Il file pensato per i modelli linguistici è stato richiesto solo 157 volte contro le oltre 13mila richieste del robots.txt
Tra il 27 luglio e il 15 agosto 2026, il server di dejan.ai ha registrato 13.442 richieste al suo robots.txt da parte dei crawler di Google, Anthropic e OpenAI. Nello stesso periodo, il suo llms.txt — il file pensato apposta per rendere i contenuti più leggibili ai modelli linguistici — è stato richiesto 157 volte. Un rapporto di 86 a 1. Lo racconta il censimento dei log di dejan.ai, pubblicato la scorsa settimana.
Un dettaglio aiuta a leggere i numeri con cautela: la registrazione di questi file è iniziata il 27 luglio 2026, quindi la finestra effettiva è di 20 giorni, non 30 come indicato nel censimento. Il quadro, comunque, non cambia di molto.
86 a 1: i crawler AI snobbano llms.txt
Considerando solo i tre grandi attori — Google, Anthropic e OpenAI — il bilancio è ancora più sbilanciato: i loro crawler hanno recuperato robots.txt 1.150 volte, llms.txt 4 volte e il bundle OKF 23 volte. Quattro richieste in tutto, per il file che dovrebbe essere la porta d’ingresso dei modelli linguistici. Non si tratta di un calo: è una quasi totale indifferenza.
C’è un secondo segnale che pesa più del conteggio. Le tre richieste di llms.txt arrivate da Googlebot non sono state seguite da alcuna richiesta di pagina dagli stessi indirizzi IP. In pratica, il crawler di Google ha scaricato il file e poi non è andato oltre. Non è un comportamento che incoraggia a investire tempo nella redazione di quel file.
La domanda a questo punto è quasi scontata: perché un formato progettato per gli LLM viene ignorato proprio dagli LLM?
Il paradosso di un formato nato per le macchine e ignorato dalle macchine
Per capirlo bisogna ripartire da cosa sono questi formati. Il file /llms.txt è un file markdown che fornisce informazioni di base e indicazioni, con collegamenti a file markdown più dettagliati, come si legge nella documentazione pubblicata da Answer.AI. L’OKF v0.1, promosso da Google Cloud, rappresenta la conoscenza come una directory di file markdown con frontmatter YAML. Entrambi nascono con la stessa promessa: rendere i contenuti più facili da leggere per i sistemi di intelligenza artificiale. Una promessa sensata, sulla carta.

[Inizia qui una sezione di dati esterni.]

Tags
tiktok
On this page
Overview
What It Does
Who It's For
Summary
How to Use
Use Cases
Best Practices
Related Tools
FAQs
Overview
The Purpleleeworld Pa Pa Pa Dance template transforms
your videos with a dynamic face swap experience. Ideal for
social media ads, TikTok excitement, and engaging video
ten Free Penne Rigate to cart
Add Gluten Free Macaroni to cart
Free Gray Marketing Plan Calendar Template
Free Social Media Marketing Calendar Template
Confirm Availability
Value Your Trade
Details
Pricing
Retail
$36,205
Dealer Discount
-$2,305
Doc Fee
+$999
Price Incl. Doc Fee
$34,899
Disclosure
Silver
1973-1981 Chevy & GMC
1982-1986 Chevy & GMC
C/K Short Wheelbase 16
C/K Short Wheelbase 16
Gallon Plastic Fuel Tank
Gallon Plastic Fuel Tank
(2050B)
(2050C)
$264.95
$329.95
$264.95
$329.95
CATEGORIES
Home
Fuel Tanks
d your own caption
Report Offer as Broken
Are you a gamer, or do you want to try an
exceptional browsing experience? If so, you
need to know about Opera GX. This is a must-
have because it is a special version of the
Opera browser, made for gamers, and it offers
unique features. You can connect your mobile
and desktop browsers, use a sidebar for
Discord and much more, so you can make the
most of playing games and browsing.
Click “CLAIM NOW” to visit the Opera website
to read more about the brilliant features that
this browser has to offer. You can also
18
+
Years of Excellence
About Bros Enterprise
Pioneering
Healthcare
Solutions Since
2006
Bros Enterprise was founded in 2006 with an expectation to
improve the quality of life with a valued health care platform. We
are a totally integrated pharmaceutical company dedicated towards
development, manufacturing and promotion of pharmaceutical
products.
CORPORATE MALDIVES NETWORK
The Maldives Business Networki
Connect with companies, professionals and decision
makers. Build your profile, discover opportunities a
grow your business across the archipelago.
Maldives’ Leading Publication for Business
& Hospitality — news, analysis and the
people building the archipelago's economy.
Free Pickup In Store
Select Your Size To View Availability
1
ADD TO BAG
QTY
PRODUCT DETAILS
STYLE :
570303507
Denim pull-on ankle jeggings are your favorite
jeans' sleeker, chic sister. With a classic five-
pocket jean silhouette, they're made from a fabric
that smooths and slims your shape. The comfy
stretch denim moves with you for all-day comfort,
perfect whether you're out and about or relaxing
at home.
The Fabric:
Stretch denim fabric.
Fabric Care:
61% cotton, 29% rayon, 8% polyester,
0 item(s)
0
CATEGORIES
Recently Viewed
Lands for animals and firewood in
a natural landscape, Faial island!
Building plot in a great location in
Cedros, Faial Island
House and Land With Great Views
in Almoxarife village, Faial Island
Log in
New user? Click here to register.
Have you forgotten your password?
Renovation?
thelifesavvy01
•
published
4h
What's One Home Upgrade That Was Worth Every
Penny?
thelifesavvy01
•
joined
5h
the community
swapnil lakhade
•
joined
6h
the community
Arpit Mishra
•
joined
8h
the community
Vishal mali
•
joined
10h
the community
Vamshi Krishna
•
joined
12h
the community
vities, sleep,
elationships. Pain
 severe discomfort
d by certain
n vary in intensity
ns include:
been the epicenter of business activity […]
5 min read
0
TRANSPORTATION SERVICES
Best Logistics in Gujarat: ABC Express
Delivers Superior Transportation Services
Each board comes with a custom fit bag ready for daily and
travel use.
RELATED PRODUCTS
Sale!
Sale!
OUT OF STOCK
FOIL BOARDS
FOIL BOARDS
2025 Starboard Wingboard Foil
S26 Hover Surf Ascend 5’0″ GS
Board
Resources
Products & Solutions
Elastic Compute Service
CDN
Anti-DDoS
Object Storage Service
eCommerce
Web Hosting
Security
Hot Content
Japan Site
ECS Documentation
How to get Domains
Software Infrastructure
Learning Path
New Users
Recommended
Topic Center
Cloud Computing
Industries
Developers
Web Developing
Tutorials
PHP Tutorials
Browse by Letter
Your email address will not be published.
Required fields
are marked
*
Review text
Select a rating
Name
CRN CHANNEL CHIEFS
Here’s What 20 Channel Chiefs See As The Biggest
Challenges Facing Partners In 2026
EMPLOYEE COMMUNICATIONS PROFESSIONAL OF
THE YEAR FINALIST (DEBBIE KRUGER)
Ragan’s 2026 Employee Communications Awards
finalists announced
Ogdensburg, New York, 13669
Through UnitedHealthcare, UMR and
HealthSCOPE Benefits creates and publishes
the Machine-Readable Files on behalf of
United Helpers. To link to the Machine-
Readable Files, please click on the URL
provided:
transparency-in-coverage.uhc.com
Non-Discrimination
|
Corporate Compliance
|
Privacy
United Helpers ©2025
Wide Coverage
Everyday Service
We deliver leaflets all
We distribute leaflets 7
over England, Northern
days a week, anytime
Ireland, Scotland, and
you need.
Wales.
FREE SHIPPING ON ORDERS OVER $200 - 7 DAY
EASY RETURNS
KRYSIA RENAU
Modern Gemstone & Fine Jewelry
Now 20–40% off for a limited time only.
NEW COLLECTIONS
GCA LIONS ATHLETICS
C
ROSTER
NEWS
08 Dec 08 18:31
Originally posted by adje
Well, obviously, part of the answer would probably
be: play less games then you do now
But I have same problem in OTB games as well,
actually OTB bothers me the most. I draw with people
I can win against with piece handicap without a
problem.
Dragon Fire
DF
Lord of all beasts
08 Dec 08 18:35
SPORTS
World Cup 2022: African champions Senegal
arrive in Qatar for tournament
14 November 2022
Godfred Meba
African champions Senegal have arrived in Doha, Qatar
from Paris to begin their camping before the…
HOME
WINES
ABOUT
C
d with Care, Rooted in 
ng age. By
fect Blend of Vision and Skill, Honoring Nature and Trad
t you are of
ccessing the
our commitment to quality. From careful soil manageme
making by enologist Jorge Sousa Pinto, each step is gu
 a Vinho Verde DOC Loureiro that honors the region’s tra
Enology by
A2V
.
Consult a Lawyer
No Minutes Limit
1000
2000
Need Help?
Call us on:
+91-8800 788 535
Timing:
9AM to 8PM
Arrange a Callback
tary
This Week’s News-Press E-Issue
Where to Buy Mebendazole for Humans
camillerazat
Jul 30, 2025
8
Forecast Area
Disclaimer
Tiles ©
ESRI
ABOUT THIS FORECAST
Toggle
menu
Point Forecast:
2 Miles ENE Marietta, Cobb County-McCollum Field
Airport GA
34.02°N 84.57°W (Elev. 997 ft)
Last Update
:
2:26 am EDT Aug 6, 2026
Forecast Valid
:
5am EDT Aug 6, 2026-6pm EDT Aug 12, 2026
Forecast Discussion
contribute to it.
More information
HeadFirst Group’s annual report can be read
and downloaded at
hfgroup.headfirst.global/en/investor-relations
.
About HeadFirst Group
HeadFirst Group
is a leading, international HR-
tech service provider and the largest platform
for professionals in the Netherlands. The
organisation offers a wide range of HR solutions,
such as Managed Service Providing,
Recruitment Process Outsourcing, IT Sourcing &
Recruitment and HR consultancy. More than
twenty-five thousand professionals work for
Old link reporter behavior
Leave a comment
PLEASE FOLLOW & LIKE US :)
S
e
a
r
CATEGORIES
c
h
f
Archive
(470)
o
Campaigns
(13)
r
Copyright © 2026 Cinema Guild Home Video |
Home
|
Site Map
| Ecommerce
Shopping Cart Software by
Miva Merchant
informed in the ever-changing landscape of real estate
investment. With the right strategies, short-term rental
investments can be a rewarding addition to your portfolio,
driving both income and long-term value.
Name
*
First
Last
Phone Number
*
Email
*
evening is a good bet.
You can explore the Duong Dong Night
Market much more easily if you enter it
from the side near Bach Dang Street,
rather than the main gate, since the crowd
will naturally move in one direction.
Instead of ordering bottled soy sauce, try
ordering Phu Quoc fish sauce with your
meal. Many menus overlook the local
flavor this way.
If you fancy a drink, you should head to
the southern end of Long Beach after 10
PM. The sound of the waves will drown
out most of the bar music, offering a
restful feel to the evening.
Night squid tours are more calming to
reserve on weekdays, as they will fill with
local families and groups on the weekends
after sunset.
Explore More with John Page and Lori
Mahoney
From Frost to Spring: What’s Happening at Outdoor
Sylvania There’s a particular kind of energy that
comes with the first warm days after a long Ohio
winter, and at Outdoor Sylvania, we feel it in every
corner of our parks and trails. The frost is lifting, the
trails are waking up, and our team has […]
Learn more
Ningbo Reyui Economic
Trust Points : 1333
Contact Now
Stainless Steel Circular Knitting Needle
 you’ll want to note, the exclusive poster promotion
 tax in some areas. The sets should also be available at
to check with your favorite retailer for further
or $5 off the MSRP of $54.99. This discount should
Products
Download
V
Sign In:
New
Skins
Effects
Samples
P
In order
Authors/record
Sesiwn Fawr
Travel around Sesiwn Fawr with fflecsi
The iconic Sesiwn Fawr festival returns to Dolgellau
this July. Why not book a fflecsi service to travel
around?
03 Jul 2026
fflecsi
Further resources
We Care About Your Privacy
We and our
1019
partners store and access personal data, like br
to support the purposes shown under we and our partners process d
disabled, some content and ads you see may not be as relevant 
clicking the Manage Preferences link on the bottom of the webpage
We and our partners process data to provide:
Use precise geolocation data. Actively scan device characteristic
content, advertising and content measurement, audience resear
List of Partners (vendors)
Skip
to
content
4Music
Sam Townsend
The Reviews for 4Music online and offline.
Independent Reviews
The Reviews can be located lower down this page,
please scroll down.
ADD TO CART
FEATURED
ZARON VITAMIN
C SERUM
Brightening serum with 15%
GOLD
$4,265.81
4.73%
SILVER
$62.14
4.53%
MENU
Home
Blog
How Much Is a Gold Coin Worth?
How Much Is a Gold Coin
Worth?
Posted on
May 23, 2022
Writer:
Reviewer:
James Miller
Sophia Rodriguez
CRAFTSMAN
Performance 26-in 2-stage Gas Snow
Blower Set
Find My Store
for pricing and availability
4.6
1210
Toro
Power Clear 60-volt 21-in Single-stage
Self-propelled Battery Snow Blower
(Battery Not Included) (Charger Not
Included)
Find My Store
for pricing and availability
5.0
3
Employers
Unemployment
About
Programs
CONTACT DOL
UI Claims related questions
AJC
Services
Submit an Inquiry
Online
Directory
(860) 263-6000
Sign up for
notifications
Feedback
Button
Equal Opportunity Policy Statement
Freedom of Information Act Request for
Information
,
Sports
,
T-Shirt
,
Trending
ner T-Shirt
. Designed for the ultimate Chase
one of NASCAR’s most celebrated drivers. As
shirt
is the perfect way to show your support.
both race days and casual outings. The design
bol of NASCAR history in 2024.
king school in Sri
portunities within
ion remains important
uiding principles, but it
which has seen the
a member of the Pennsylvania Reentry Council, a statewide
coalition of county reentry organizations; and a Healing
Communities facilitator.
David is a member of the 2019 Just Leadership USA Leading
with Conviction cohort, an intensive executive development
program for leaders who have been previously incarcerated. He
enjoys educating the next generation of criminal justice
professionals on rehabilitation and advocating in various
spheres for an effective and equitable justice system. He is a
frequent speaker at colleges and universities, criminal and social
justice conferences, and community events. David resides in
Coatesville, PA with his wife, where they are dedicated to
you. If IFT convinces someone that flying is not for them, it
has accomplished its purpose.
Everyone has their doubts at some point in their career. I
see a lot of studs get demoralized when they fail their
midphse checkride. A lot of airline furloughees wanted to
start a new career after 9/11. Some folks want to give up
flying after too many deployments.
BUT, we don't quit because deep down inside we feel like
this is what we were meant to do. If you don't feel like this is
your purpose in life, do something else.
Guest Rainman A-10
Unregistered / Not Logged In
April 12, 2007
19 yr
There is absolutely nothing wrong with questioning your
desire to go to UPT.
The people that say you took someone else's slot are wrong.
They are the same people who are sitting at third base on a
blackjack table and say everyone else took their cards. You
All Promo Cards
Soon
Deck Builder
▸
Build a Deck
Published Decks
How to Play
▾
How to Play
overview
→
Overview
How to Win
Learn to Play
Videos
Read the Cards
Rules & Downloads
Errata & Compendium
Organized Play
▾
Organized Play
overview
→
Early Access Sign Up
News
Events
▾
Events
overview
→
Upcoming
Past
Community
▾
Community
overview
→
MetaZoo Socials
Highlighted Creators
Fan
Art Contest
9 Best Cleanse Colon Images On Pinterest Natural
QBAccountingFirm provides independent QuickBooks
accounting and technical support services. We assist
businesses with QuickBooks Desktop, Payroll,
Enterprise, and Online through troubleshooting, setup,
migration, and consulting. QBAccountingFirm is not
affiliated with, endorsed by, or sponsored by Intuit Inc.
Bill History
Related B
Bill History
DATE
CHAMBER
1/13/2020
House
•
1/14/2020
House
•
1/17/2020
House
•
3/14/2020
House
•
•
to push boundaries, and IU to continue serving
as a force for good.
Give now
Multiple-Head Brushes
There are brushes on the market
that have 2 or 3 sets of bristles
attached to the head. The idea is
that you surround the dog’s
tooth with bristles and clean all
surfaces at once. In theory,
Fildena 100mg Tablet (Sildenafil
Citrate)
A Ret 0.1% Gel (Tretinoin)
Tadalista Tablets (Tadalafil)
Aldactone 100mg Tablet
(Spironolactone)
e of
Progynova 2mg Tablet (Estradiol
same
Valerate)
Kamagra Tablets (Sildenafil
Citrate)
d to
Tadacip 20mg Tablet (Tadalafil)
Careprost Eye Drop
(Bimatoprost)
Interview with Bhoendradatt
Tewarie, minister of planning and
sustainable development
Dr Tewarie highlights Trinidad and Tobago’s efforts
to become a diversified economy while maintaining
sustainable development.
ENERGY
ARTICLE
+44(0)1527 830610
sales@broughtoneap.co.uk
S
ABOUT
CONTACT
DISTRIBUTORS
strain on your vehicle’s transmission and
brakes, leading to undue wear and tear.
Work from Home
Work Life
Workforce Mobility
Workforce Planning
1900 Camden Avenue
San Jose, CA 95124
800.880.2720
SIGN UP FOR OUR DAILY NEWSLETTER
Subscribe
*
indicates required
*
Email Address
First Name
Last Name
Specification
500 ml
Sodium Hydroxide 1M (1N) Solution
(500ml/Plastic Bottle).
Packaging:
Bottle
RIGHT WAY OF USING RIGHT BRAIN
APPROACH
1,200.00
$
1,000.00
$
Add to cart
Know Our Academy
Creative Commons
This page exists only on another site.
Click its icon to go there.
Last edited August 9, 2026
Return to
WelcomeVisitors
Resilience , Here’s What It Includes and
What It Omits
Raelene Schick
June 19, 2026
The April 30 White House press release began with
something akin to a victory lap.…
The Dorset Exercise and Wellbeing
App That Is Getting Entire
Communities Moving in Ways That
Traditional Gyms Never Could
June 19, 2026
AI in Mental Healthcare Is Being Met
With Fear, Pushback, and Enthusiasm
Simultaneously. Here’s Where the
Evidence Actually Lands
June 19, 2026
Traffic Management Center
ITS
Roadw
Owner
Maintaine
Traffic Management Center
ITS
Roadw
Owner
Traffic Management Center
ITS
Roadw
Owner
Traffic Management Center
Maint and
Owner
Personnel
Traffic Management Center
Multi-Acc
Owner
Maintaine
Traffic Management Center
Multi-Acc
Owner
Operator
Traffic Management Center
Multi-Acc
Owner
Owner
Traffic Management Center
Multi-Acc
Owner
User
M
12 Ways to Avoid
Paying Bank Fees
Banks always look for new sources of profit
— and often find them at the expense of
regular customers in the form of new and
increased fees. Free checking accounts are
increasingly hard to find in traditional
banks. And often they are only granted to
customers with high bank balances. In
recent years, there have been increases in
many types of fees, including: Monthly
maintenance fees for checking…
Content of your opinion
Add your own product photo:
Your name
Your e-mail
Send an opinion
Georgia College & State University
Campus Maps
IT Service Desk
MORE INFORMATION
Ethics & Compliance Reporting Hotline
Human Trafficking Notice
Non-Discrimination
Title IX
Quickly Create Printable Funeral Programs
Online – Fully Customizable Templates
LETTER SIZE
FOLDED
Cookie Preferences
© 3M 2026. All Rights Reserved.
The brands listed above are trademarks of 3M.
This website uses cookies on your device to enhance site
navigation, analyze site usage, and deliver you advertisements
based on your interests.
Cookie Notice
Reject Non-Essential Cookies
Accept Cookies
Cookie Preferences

I fatti raccontano un’altra storia. A maggio 2026, uno studio di Ahrefs ha rilevato che il 97% dei file llms.txt non ha ricevuto alcun traffico. Non poco traffico: zero richieste. Nel censimento di dejan.ai, sull’intera finestra di venti giorni, il bundle OKF ha totalizzato 2.841 richieste contro le 157 di llms.txt: perfino l’altro formato dedicato alle macchine va meglio. L’attenzione dei crawler si concentra altrove.
Nel frattempo, il mercato dei crawler si è ristrutturato in fretta. Già tra maggio 2024 e maggio 2025, i dati raccolti da Cloudflare mostrano che GPTBot di OpenAI è passato dal 5% al 30% di quota, diventando il crawler AI dominante, mentre Meta-ExternalAgent è entrato direttamente con il 19%. Chi pubblica ha a che fare con attori che aggiornano strategie e priorità in tempi rapidi. E la priorità, almeno per ora, non è llms.txt.
Il paradosso è tutto qui: un formato nato per le macchine, documentato, promosso dalle stesse aziende che sviluppano i modelli, viene ignorato dalle macchine stesse. Se l’attenzione dei crawler si concentra altrove, l’investimento in file dedicati rischia di valere poco.
Cosa resta da fare per chi pubblica
Resta da capire come muoversi senza sprecare risorse. I segnali suggeriscono di non scommettere su formati che i crawler non cercano, ma di presidiare ciò che consultano davvero: robots.txt, in primo luogo, che continua a essere la mappa con cui i crawler orientano le proprie richieste. Il prossimo controllo, per chi pubblica, non sarà sul file — sarà sul traffico.
Chi pubblica deve smettere di rincorrere formati che i crawler non cercano: la visibilità passa ancora da ciò che le macchine leggono davvero — e oggi non è llms.txt.